How to Prepare Your Property for Moving Truck Parking

parking a moving vanBy Julie DeLong, A-1 Freeman Moving Group 

Moving day can be quite overwhelming. There is a lot to pack, do, prepare, and get out of the way. And just when you think you've got it figured out, an unforeseen delay caused by lack of parking for your moving truck can be one of the most upsetting experiences, to say the least. It is also a common occurrence as people rarely concern themselves with the needs of a moving van.
 

More than simply packing up your belongings, calling a moving company, and sorting through your utilities, among other key logistics, ensure that your moving truck has access and a parking spot on your property.

To guarantee that your move goes as smoothly as possible, as well as save you extra costs, time, and energy, let us look at several ways to ensure you're ready to go when the professional movers pull up:

1. Consider Your Parking Space

This is especially important for homeowners who live on a busy street and don't have a driveway or a parking lot.

Most moving companies are used to accommodating alleys and courtyards, and other smaller spaces, but you need to inform them beforehand so that they may determine if a shuttle is needed. Shuttle service involves loading a smaller vehicle several times to load the moving truck.

Failure to secure ample parking or organize shuttle services will have the moving crew walking long distances to and from your house while carrying furniture by hand, which will take much time and may end up costing you more.

2. Consider the Size of the Truck

So now you've figured out the availability of parking lot space. However, moving truck dimensions such as the height and length of the trailer may be colossal and cause various inconveniences.

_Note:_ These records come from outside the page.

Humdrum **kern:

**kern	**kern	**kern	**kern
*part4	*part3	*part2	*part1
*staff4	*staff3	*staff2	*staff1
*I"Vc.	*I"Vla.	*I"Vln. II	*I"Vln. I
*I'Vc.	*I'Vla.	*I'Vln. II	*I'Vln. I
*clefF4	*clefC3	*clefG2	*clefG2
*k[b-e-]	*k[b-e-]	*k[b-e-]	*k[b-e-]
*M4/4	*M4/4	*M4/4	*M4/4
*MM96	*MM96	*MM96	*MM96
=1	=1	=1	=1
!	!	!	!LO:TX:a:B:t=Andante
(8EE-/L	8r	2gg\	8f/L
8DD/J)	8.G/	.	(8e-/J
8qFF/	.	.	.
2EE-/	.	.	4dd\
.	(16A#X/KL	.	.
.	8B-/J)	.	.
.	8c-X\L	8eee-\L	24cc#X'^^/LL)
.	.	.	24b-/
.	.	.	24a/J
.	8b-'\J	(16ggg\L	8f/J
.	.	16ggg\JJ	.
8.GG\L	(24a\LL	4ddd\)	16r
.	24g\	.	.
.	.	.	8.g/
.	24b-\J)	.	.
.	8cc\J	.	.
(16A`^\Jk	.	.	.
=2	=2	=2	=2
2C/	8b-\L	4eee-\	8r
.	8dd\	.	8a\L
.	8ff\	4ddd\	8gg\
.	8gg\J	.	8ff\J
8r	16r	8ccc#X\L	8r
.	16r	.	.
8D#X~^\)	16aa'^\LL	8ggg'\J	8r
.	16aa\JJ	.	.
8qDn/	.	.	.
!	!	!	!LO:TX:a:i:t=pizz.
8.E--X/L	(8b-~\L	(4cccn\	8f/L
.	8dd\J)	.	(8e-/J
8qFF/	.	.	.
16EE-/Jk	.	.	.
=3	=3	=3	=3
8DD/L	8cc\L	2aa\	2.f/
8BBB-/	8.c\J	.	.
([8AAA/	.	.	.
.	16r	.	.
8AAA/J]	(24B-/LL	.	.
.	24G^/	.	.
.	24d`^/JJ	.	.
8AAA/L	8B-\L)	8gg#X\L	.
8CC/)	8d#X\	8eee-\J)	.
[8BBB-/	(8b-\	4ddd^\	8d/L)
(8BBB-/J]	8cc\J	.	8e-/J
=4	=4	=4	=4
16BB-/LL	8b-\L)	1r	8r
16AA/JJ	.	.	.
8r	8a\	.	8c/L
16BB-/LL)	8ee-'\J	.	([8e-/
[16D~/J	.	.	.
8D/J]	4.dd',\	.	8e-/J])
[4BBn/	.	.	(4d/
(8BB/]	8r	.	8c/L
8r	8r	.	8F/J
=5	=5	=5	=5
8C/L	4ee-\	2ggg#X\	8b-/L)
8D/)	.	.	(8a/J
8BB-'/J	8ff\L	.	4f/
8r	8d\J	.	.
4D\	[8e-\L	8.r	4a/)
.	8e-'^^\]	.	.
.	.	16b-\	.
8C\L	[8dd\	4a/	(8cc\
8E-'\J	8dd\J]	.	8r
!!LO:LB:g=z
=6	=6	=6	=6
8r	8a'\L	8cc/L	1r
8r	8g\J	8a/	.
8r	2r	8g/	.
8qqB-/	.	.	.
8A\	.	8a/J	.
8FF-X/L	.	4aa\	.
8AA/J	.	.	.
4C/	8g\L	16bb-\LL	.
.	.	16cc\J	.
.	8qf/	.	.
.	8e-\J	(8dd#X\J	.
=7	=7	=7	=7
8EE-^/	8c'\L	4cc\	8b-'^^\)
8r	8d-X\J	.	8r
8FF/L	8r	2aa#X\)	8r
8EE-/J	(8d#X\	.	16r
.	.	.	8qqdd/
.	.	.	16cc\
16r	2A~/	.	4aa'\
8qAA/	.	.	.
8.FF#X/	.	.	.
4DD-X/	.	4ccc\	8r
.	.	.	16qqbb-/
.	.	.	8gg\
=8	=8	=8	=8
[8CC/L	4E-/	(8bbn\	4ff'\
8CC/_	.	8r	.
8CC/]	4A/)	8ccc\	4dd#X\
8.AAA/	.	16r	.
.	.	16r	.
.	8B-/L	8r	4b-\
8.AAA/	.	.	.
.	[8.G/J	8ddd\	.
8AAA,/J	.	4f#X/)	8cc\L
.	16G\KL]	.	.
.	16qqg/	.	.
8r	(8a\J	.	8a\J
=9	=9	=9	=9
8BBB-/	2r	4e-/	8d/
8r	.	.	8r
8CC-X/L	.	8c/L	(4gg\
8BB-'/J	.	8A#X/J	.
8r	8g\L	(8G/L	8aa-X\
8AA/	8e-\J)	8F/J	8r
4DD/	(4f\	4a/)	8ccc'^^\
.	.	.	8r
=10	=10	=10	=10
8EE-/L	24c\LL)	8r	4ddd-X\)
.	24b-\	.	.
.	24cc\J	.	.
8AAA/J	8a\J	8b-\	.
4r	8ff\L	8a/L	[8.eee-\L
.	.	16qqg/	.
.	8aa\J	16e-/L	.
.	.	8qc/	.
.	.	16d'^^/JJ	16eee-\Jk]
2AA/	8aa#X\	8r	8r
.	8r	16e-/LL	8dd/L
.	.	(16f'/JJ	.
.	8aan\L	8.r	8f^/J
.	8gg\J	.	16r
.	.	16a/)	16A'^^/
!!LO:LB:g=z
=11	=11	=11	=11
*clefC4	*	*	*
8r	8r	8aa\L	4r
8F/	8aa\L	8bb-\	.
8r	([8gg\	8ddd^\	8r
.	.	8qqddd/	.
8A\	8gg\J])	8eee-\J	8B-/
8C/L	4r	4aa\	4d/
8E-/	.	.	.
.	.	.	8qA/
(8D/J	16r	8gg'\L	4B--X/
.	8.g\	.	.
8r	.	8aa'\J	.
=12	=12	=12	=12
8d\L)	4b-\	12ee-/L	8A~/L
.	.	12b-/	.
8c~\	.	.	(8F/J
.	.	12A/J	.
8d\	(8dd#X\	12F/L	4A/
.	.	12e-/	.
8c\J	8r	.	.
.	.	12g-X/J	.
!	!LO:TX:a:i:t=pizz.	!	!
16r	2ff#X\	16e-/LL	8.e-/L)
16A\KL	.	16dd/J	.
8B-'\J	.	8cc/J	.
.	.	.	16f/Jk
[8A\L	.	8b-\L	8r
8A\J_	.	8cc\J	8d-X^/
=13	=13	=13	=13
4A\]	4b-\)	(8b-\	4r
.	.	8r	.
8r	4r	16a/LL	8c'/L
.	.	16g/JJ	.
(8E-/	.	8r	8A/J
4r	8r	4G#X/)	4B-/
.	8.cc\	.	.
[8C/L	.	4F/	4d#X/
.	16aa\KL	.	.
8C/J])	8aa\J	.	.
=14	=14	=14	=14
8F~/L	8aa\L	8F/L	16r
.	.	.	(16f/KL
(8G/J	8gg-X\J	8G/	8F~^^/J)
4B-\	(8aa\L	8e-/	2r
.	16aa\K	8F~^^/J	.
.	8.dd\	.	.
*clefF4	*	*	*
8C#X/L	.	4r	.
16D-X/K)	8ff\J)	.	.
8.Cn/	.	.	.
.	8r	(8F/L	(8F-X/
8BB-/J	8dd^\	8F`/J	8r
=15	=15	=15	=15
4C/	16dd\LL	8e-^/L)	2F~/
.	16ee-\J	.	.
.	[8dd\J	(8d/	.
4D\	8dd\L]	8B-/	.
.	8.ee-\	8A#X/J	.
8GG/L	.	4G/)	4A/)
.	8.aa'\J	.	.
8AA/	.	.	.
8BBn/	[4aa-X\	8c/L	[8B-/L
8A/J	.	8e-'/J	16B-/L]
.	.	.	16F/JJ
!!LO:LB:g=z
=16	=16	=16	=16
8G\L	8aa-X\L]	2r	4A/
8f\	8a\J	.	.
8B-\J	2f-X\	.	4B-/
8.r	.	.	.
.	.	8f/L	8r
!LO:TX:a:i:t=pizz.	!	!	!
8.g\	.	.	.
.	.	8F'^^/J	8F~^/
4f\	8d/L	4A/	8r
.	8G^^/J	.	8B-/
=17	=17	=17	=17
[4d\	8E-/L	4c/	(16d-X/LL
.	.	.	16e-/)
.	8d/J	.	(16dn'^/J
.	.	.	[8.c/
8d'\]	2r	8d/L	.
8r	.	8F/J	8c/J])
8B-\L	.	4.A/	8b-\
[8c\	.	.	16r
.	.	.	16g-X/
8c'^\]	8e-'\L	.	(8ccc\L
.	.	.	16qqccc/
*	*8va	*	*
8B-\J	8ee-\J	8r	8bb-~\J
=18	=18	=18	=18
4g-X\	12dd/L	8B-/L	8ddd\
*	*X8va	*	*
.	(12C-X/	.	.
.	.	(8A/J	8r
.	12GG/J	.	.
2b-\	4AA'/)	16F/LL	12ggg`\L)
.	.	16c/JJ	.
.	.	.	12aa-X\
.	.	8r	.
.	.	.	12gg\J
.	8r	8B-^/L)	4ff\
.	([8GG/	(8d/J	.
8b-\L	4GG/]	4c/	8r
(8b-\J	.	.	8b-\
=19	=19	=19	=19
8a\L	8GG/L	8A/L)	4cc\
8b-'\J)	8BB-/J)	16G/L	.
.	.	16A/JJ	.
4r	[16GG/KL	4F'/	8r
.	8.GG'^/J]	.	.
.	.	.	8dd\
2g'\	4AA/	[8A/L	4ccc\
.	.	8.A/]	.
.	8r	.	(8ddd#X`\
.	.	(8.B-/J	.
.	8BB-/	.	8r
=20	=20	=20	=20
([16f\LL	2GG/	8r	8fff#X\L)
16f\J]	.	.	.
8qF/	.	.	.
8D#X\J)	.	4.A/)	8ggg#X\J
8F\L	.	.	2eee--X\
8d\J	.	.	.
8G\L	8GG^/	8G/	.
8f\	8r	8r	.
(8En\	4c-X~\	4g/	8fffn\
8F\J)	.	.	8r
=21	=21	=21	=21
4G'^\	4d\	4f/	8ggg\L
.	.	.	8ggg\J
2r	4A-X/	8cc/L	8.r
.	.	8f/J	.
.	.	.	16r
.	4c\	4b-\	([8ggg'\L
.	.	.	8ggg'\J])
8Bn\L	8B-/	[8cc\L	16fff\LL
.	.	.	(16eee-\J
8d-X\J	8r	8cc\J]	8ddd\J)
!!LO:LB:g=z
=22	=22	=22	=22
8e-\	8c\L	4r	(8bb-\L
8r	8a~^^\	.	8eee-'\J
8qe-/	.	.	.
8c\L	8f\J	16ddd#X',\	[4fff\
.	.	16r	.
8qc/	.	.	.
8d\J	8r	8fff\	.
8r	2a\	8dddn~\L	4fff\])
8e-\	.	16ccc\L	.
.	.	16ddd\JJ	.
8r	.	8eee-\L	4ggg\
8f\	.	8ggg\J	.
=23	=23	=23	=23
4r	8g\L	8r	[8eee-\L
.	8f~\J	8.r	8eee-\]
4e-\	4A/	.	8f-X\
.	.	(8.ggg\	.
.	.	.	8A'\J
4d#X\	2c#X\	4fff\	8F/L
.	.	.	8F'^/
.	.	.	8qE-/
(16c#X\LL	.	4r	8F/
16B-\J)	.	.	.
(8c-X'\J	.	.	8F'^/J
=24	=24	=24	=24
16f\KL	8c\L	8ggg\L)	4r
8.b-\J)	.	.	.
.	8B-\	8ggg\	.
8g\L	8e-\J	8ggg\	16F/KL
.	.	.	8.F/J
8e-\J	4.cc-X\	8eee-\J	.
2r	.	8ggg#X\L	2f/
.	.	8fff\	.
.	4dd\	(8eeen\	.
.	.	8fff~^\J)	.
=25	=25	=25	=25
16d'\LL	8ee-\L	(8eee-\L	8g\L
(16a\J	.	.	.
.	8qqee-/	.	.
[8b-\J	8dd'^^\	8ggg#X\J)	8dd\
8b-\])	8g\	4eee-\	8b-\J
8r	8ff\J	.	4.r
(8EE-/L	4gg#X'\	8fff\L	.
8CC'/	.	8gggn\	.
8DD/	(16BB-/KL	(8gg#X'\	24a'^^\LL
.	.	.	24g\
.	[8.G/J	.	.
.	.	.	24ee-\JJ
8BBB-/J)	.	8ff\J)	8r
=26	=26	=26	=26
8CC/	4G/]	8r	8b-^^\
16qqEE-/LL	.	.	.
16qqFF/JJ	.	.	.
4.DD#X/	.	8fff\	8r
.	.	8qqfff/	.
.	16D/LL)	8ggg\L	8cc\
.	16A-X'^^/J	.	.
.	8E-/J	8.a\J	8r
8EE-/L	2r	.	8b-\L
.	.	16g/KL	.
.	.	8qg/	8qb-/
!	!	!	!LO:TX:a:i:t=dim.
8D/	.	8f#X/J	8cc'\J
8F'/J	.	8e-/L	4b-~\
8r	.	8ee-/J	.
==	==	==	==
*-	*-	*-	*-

Even when the truck has enough space to pull in or out, check if the truck will have enough turning space. Secondly, check for any overhead wires, tree branches, or structures.

3. Secure the Relevant Permits

Discuss with your moving company any permits that are needed and be clear on who is responsible for obtaining them. Some local administrations will not issue permits directly to the moving company. It's important, therefore, to handle that responsibility on your end and do so early enough to avoid a last-minute scramble.

To do so, you need to:

  • Check if your preferred moving company has the required transit and parking permits in your town.
  • Check residential parking rules for any policies against commercial parking on shared driveways. In some communities, these permits need to be obtained up to 3 days prior, indicating the purpose of moving and the exact parking space or spaces you need.
  • Check if your new home area has similar rules, apply for permits on that end as well, and for offloading space beforehand.

After you know which regulations may inconvenience you beforehand, you will have enough time to organize, apply, and pick the relevant permits in offices or online.

Conclusion

If you have sufficiently prepared for the moving truck parking, you've got the job almost done. Permits are not difficult to obtain, and if you're still looking for a reliable mover yet, consider a moving partner that has relevant transport permits and offers shuttles and vans to move stuff in case of insufficient truck parking. Apply for the necessary permits days prior to the big day and ensure to obtain all the documents to save you time, money, and effort!